> Your assignment:
Rewrite the lines of the listing below, from the line containing "Niektóre z podstawowych kategorii systemów" up to and including the line containing "odpowiednie informacje i", as a Markdown table with two columns, Number and Text. Give each line its own row, numbered in order, and leave out blank lines.
[[ Information provided open ]]
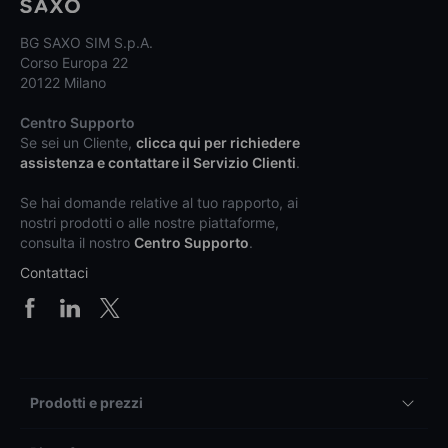
BG SAXO SIM S.p.A.
Corso Europa 22
20122 Milano
Centro Supporto
Se sei un Cliente,
clicca qui per richiedere
assistenza e contattare il Servizio Clienti
.
Se hai domande relative al tuo rapporto, ai
nostri prodotti o alle nostre piattaforme,
consulta il nostro
Centro Supporto
.
Contattaci
Prodotti e prezzi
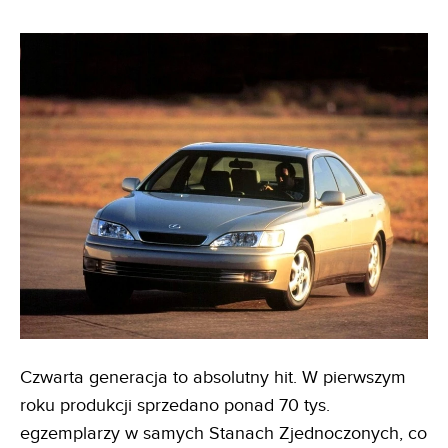
Czwarta generacja to absolutny hit. W pierwszym
roku produkcji sprzedano ponad 70 tys.
egzemplarzy w samych Stanach Zjednoczonych, co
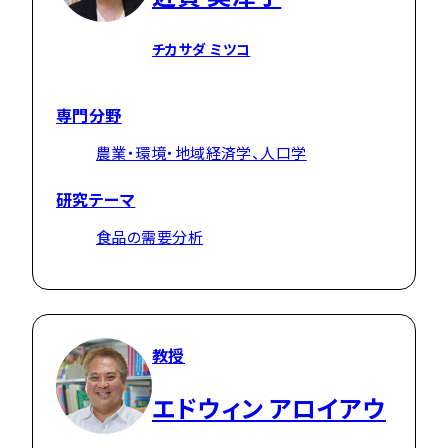
チカサダ ミツコ
専門分野
農業・環境・地域経済学、人口学
研究テーマ
食品の需要分析
教授
エドウィン アロイアウ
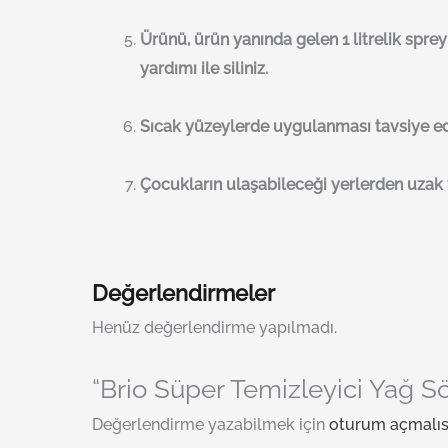
Ürünü, ürün yanında gelen 1 litrelik sp
yardımı ile siliniz.
Sıcak yüzeylerde uygulanması tavsiye e
Çocukların ulaşabileceği yerlerden uzak 
Değerlendirmeler
Henüz değerlendirme yapılmadı.
“Brio Süper Temizleyici Yağ Sö
Değerlendirme yazabilmek için
oturum açmalıs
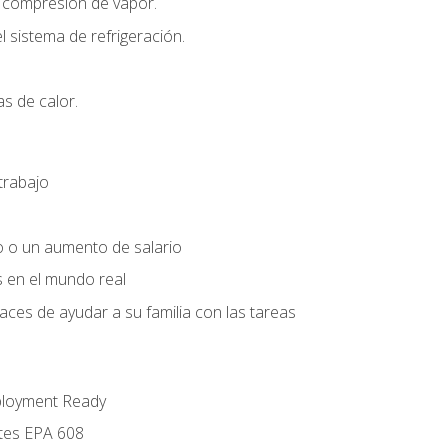
r compresión de vapor.
l sistema de refrigeración.
s de calor.
trabajo
o o un aumento de salario
s en el mundo real
es de ayudar a su familia con las tareas
ployment Ready
ntes EPA 608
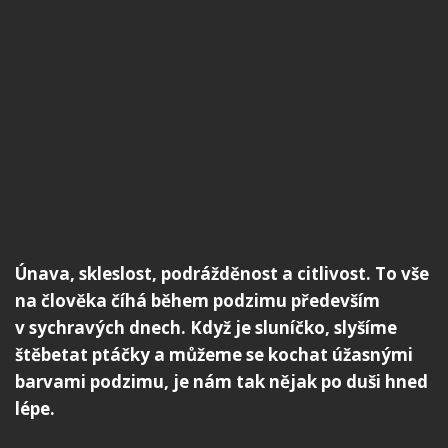
Únava, skleslost, podrážděnost a citlivost. To vše
na člověka číhá během podzimu především
v sychravých dnech. Když je sluníčko, slyšíme
štěbetat ptáčky a můžeme se kochat úžasnými
barvami podzimu, je nám tak nějak po duši hned
lépe.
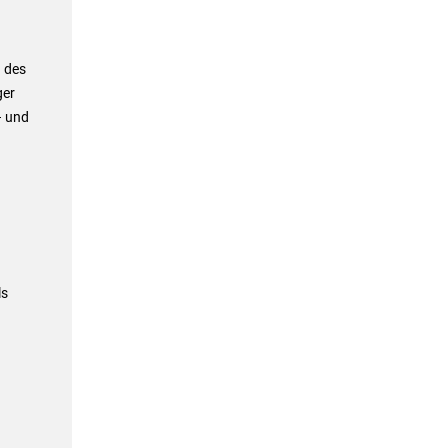
g des
ger
– und
ls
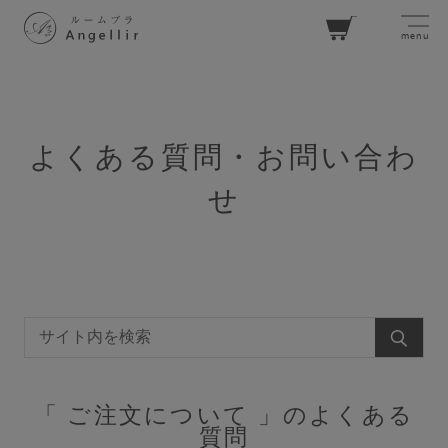
menu
カー
ト
よくある質問・お問い合わ
せ
ログイン
お気に入り
閲覧履歴
SEARCH
ブラジャーを探す
「 ご注文について 」のよくある
質問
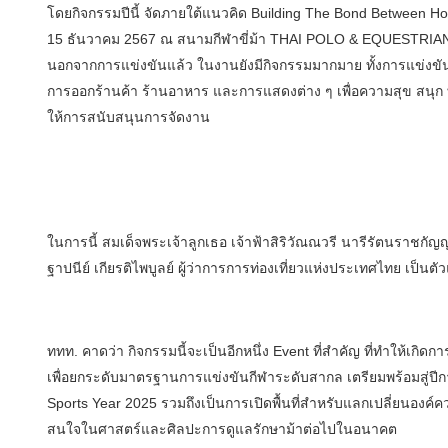
โดยกิจกรรมปีนี้ จัดภายใต้แนวคิด Building The Bond Between Hor
15 ธันวาคม 2567 ณ สนามกีฬาขี่ม้า THAI POLO & EQUESTRIAN C
นอกจากการแข่งขันแล้ว ในงานยังมีกิจกรรมมากมาย ทั้งการแข่งข
การออกร้านค้า ร้านอาหาร และการแสดงต่าง ๆ เพื่อความสุข สนุก ท่า
ให้การสนับสนุนการจัดงาน
ในการนี้ สมเด็จพระเจ้าลูกเธอ เจ้าฟ้าสิริวัณณวรี นารีรัตนราชกั
ฐาปนีย์ เกียรติไพบูลย์ ผู้ว่าการการท่องเที่ยวแห่งประเทศไทย เป็
ททท. คาดว่า กิจกรรมนี้จะเป็นอีกหนึ่ง Event ที่สำคัญ ที่ทำให้เกิดก
เพื่อยกระดับมาตรฐานการแข่งขันกีฬาระดับสากล เตรียมพร้อมสู่ปี
Sports Year 2025 รวมถึงเป็นการเปิดพื้นที่สำหรับแลกเปลี่ยนองค์ค
สนใจในศาสตร์และศิลปะการดูแลรักษาม้าต่อไปในอนาคต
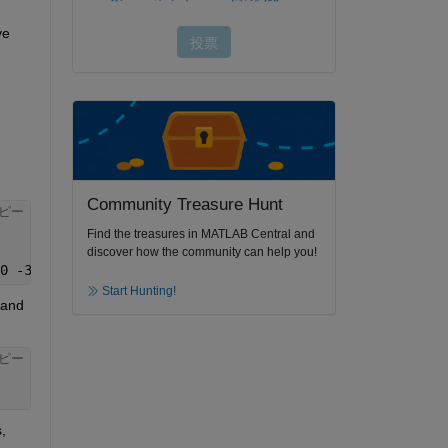
e 
:
Community Treasure Hunt
ピー
Find the treasures in MATLAB Central and
discover how the community can help you!
0 -3 -6],
'NormalizePathGains'
,true);
Start Hunting!
and 
ピー
 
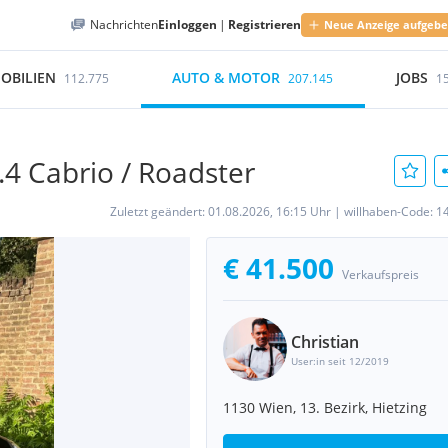
Nachrichten
Einloggen
|
Registrieren
Neue Anzeige aufgeb
OBILIEN
AUTO & MOTOR
JOBS
112.775
207.145
1
.4 Cabrio / Roadster
Zuletzt geändert:
01.08.2026, 16:15 Uhr
|
willhaben-Code:
1
€ 41.500
Verkaufspreis
Christian
User:in seit 12/2019
1130 Wien, 13. Bezirk, Hietzing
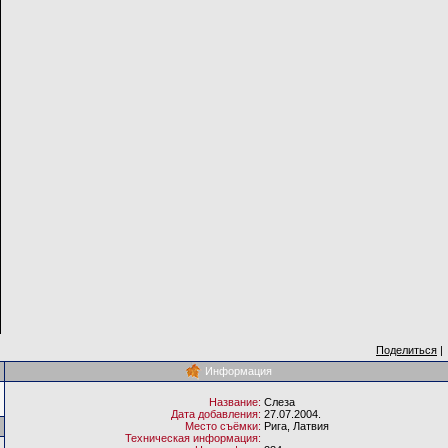
Поделиться
|
Информация
Название:
Слеза
Дата добавления:
27.07.2004.
Место съёмки:
Рига, Латвия
Техническая информация:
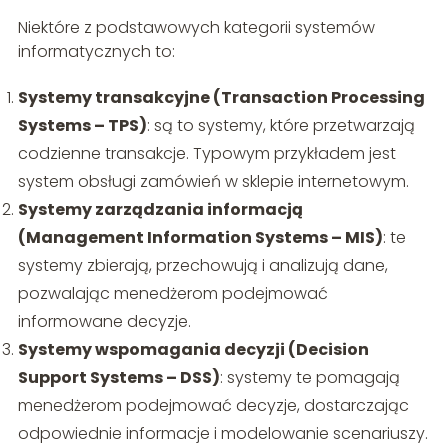
Niektóre z podstawowych kategorii systemów
informatycznych to:
Systemy transakcyjne (Transaction Processing
Systems – TPS)
: są to systemy, które przetwarzają
codzienne transakcje. Typowym przykładem jest
system obsługi zamówień w sklepie internetowym.
Systemy zarządzania informacją
(Management Information Systems – MIS)
: te
systemy zbierają, przechowują i analizują dane,
pozwalając menedżerom podejmować
informowane decyzje.
Systemy wspomagania decyzji (Decision
Support Systems – DSS)
: systemy te pomagają
menedżerom podejmować decyzje, dostarczając
odpowiednie informacje i modelowanie scenariuszy.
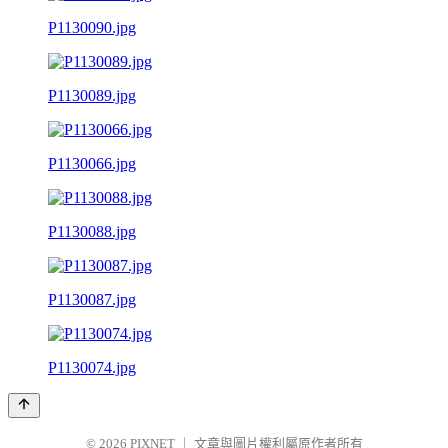
P1130090.jpg
P1130089.jpg
P1130066.jpg
P1130088.jpg
P1130087.jpg
P1130074.jpg
© 2026
PIXNET
｜
文章與圖片權利屬原作者所有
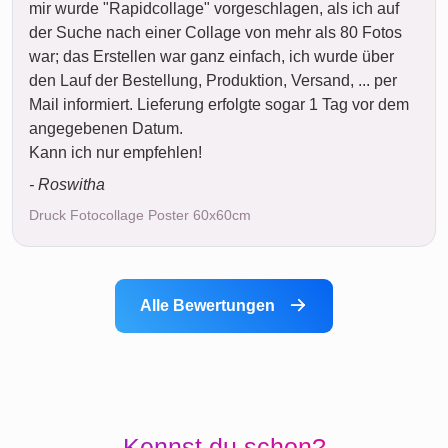
mir wurde "Rapidcollage" vorgeschlagen, als ich auf
der Suche nach einer Collage von mehr als 80 Fotos
war; das Erstellen war ganz einfach, ich wurde über
den Lauf der Bestellung, Produktion, Versand, ... per
Mail informiert. Lieferung erfolgte sogar 1 Tag vor dem
angegebenen Datum.
Kann ich nur empfehlen!
- Roswitha
Druck Fotocollage Poster 60x60cm
Alle Bewertungen
Kennst du schon?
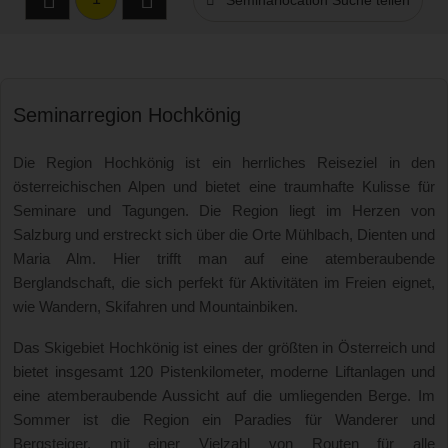
Seminarlocation Suche teilen
Seminarregion Hochkönig
Die Region Hochkönig ist ein herrliches Reiseziel in den
österreichischen Alpen und bietet eine traumhafte Kulisse für
Seminare und Tagungen. Die Region liegt im Herzen von
Salzburg und erstreckt sich über die Orte Mühlbach, Dienten und
Maria Alm. Hier trifft man auf eine atemberaubende
Berglandschaft, die sich perfekt für Aktivitäten im Freien eignet,
wie Wandern, Skifahren und Mountainbiken.
Das Skigebiet Hochkönig ist eines der größten in Österreich und
bietet insgesamt 120 Pistenkilometer, moderne Liftanlagen und
eine atemberaubende Aussicht auf die umliegenden Berge. Im
Sommer ist die Region ein Paradies für Wanderer und
Bergsteiger, mit einer Vielzahl von Routen für alle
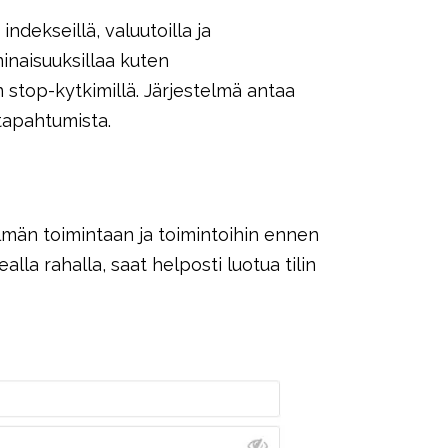
ndekseillä, valuutoilla ja
minaisuuksillaa kuten
n stop-kytkimillä. Järjestelmä antaa
atapahtumista.
elmän toimintaan ja toimintoihin ennen
la rahalla, saat helposti luotua tilin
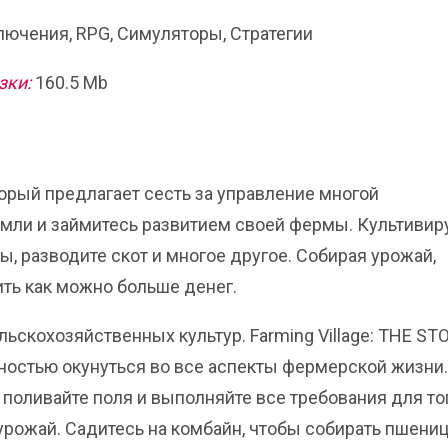
ючения, RPG, Симуляторы, Стратегии
зки:
160.5 Mb
оторый предлагает сесть за управление многой
емли и займитесь развитием своей фермы. Культивир
, разводите скот и многое другое. Собирая урожай,
ить как можно больше денег.
скохозяйственных культур. Farming Village: THE ST
остью окунуться во все аспекты фермерской жизни.
поливайте поля и выполняйте все требования для тог
урожай. Садитесь на комбайн, чтобы собирать пшениц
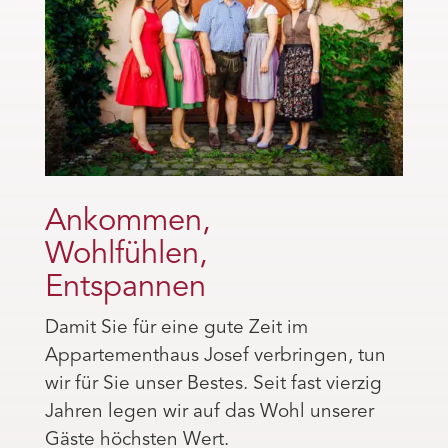
Ankommen,
Wohlfühlen,
Entspannen
Damit Sie für eine gute Zeit im
Appartementhaus Josef verbringen, tun
wir für Sie unser Bestes. Seit fast vierzig
Jahren legen wir auf das Wohl unserer
Gäste höchsten Wert.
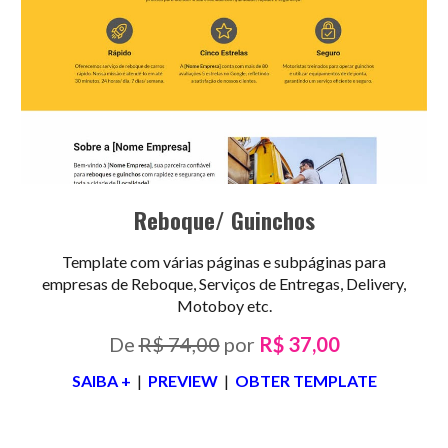
Reboque/ Guinchos
Template com várias páginas e subpáginas para
empresas de Reboque, Serviços de Entregas, Delivery,
Motoboy etc.
De
R$ 74,00
por
R$ 37,00
SAIBA +
|
PREVIEW
|
OBTER TEMPLATE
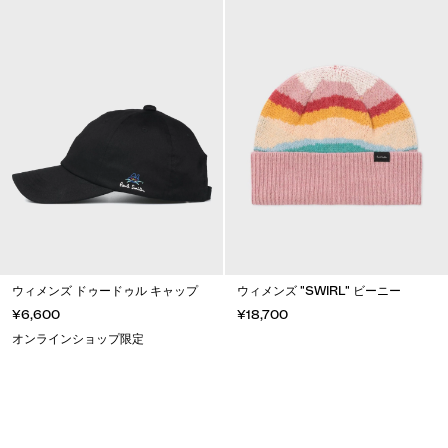
ウィメンズ ドゥードゥル キャップ
ウィメンズ "SWIRL" ビーニー
¥6,600
¥18,700
オンラインショップ限定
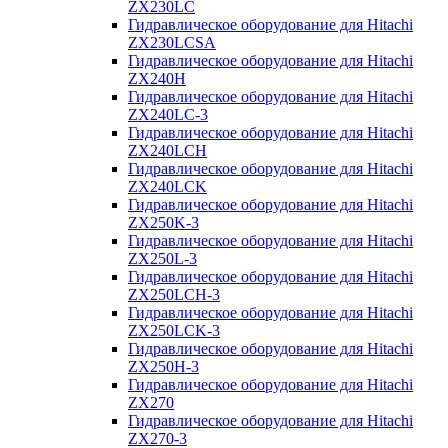
ZX230LC
Гидравлическое оборудование для Hitachi
ZX230LCSA
Гидравлическое оборудование для Hitachi
ZX240H
Гидравлическое оборудование для Hitachi
ZX240LC-3
Гидравлическое оборудование для Hitachi
ZX240LCH
Гидравлическое оборудование для Hitachi
ZX240LCK
Гидравлическое оборудование для Hitachi
ZX250K-3
Гидравлическое оборудование для Hitachi
ZX250L-3
Гидравлическое оборудование для Hitachi
ZX250LCH-3
Гидравлическое оборудование для Hitachi
ZX250LCK-3
Гидравлическое оборудование для Hitachi
ZX250Н-3
Гидравлическое оборудование для Hitachi
ZX270
Гидравлическое оборудование для Hitachi
ZX270-3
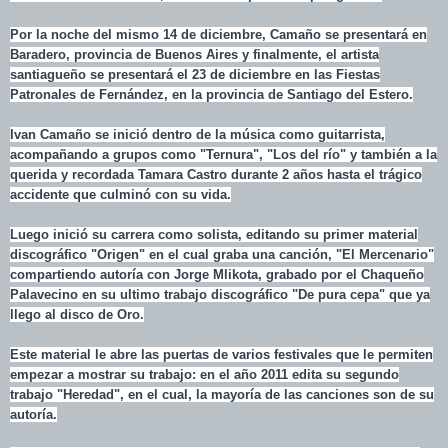
Por la noche del mismo 14 de diciembre, Camaño se presentará en
Baradero, provincia de Buenos Aires y finalmente, el artista
santiagueño se presentará el 23 de diciembre en las Fiestas
Patronales de Fernández, en la provincia de Santiago del Estero.
Ivan Camaño se inició dentro de la música como guitarrista,
acompañando a grupos como "Ternura", "Los del río" y también a la
querida y recordada Tamara Castro durante 2 años hasta el trágico
accidente que culminó con su vida.
Luego inició su carrera como solista, editando su primer material
discográfico "Origen" en el cual graba una canción, "El Mercenario"
compartiendo autoría con Jorge Mlikota, grabado por el Chaqueño
Palavecino en su ultimo trabajo discográfico "De pura cepa" que ya
llego al disco de Oro.
Este material le abre las puertas de varios festivales que le permiten
empezar a mostrar su trabajo: en el año 2011 edita su segundo
trabajo "Heredad", en el cual, la mayoría de las canciones son de su
autoría.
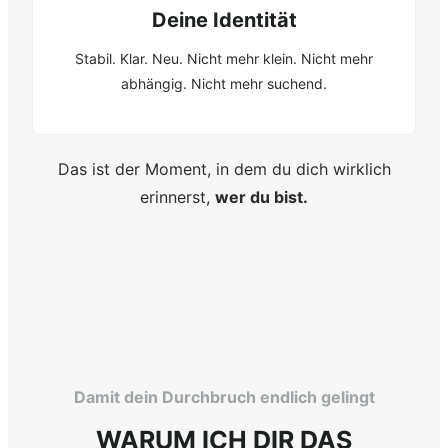
Deine Identität
Stabil. Klar. Neu. Nicht mehr klein. Nicht mehr
abhängig. Nicht mehr suchend.
Das ist der Moment, in dem du dich wirklich
erinnerst,
wer du bist.
Damit dein Durchbruch endlich gelingt
WARUM ICH DIR DAS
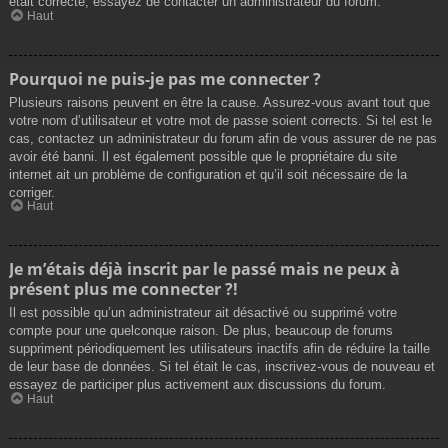
était correcte, essayez de contacter un administrateur du forum.
Haut
Pourquoi ne puis-je pas me connecter ?
Plusieurs raisons peuvent en être la cause. Assurez-vous avant tout que
votre nom d’utilisateur et votre mot de passe soient corrects. Si tel est le
cas, contactez un administrateur du forum afin de vous assurer de ne pas
avoir été banni. Il est également possible que le propriétaire du site
internet ait un problème de configuration et qu’il soit nécessaire de la
corriger.
Haut
Je m’étais déjà inscrit par le passé mais ne peux à
présent plus me connecter ?!
Il est possible qu’un administrateur ait désactivé ou supprimé votre
compte pour une quelconque raison. De plus, beaucoup de forums
suppriment périodiquement les utilisateurs inactifs afin de réduire la taille
de leur base de données. Si tel était le cas, inscrivez-vous de nouveau et
essayez de participer plus activement aux discussions du forum.
Haut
[[ Information provided closed ]]
> Result of this task:
| Number | Text |
|---|---|
| 1 | Niektóre z podstawowych kategorii systemów |
| 2 | informatycznych to: |
| 3 | Systemy transakcyjne (Transaction Processing |
| 4 | Systems – TPS) |
| 5 | : są to systemy, które przetwarzają |
| 6 | codzienne transakcje. Typowym przykładem jest |
| 7 | system obsługi zamówień w sklepie internetowym. |
| 8 | Systemy zarządzania informacją |
| 9 | (Management Information Systems – MIS) |
| 10 | : te |
| 11 | systemy zbierają, przechowują i analizują dane, |
| 12 | pozwalając menedżerom podejmować |
| 13 | informowane decyzje. |
| 14 | Systemy wspomagania decyzji (Decision |
| 15 | Support Systems – DSS) |
| 16 | : systemy te pomagają |
| 17 | menedżerom podejmować decyzje, dostarczając |
| 18 | odpowiednie informacje i modelowanie scenariuszy. |